_DOCUMENT TEXT_
The Lebanese parliamentary elections ended more than a month ago, and today the Lebanese people are going through another tough experience while trying to form the government in the wake of these elections.
It is true that the "March 14" Alliance achieved victory, but the "March 8" Alliance, led by Hezbollah, still has the ability to exert power, an ability which was not granted by the constitution nor the law, but one that the party has seized through the power of its weapons in the past four years. They were the same weapons which the Lebanese people tested in May 7, 2008.
Hezbollah's weapons created an overt motive for the majority of the Lebanese to vote on June 7 against the party. Everyone in Lebanon knows that the ballot was primarily against the use of violence.
However, this does not indicate that voters were misled to believe that voting against the March 8 Alliance would ensure a true victory over it. Instead, they considered it a symbolic victory over the party due to their inability to achieve their goal of disarming it.
This seems obvious today, and it stands behind a number of incidents that may not be clear to an outside observer. Following the "March 14" election victory for example, Nabih Berri, was re-elected as head of parliament.
Berri is one of the figures of the "March 8" coalition which lost the electoral battle. Berri is also the head of the "Amal Movement", the field arm of Hezbollah in the streets of Beirut.
He has left his special marks on Lebanon during the chaos that has erupted in the country during the previous years. For one, he has blocked the parliament, thus preventing the parliamentary majority from playing their role.
Despite this fact he was re-elected, only thanks to the votes of Walid Jumblat and Saad Hariri. Let us ponder for a while on the reasons which made Jumblatt and Hariri choose him as head of parliament.
Hezbollah's weapons had not been isolated from the decision to grant Berri votes to elect him Speaker of the Parliament, though no one had used those weapons directly as leverage.
The use of violence by Hezbollah and the plight of Lebanon under this violence had been present in the minds of Hariri and Jumblatt when they came to their decision.

_WORK TASK 1_
List every political group, alliance, party, or movement named in the article on the Lebanese elections.
_WORK TASK 2_
In the article on the Lebanese elections, who was re-elected as head of parliament after the "March 14" election victory?
The records are not needed for this work.

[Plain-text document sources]

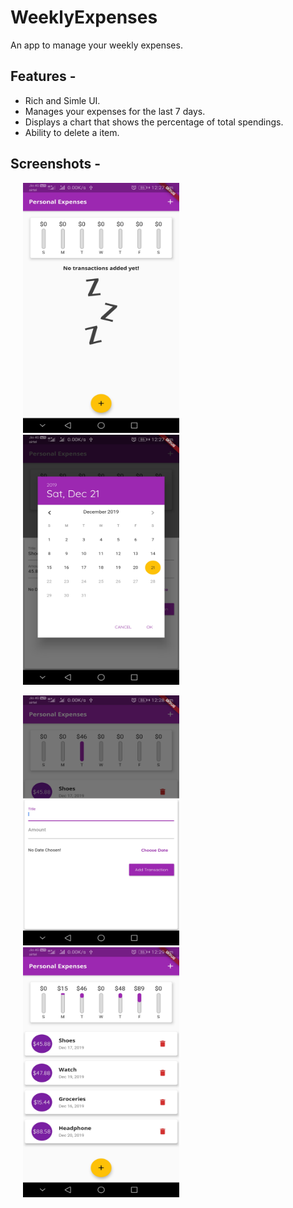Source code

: 
# WeeklyExpenses
An app to manage your weekly expenses.

## Features -
* Rich and Simle UI.
* Manages your expenses for the last 7 days.
* Displays a chart that shows the percentage of total spendings.
* Ability to delete a item.

## Screenshots - 
<p float="left">
<img src="https://github.com/ankushmundhra/WeeklyExpenses/blob/master/screenshots/1.jpg" width="250" height="400" hspace="20">
<img src="https://github.com/ankushmundhra/WeeklyExpenses/blob/master/screenshots/2.jpg" width="250" height="400" hspace="20">
</p>

<p float="left">
<img src="https://github.com/ankushmundhra/WeeklyExpenses/blob/master/screenshots/3.jpg" width="250" height="400" hspace="20">
<img src="https://github.com/ankushmundhra/WeeklyExpenses/blob/master/screenshots/4.jpg" width="250" height="400" hspace="20">
</p>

_SOLUTION 1_
"March 14" Alliance, "March 8" Alliance, Hezbollah, Amal Movement

_SOLUTION 2_
Nabih Berri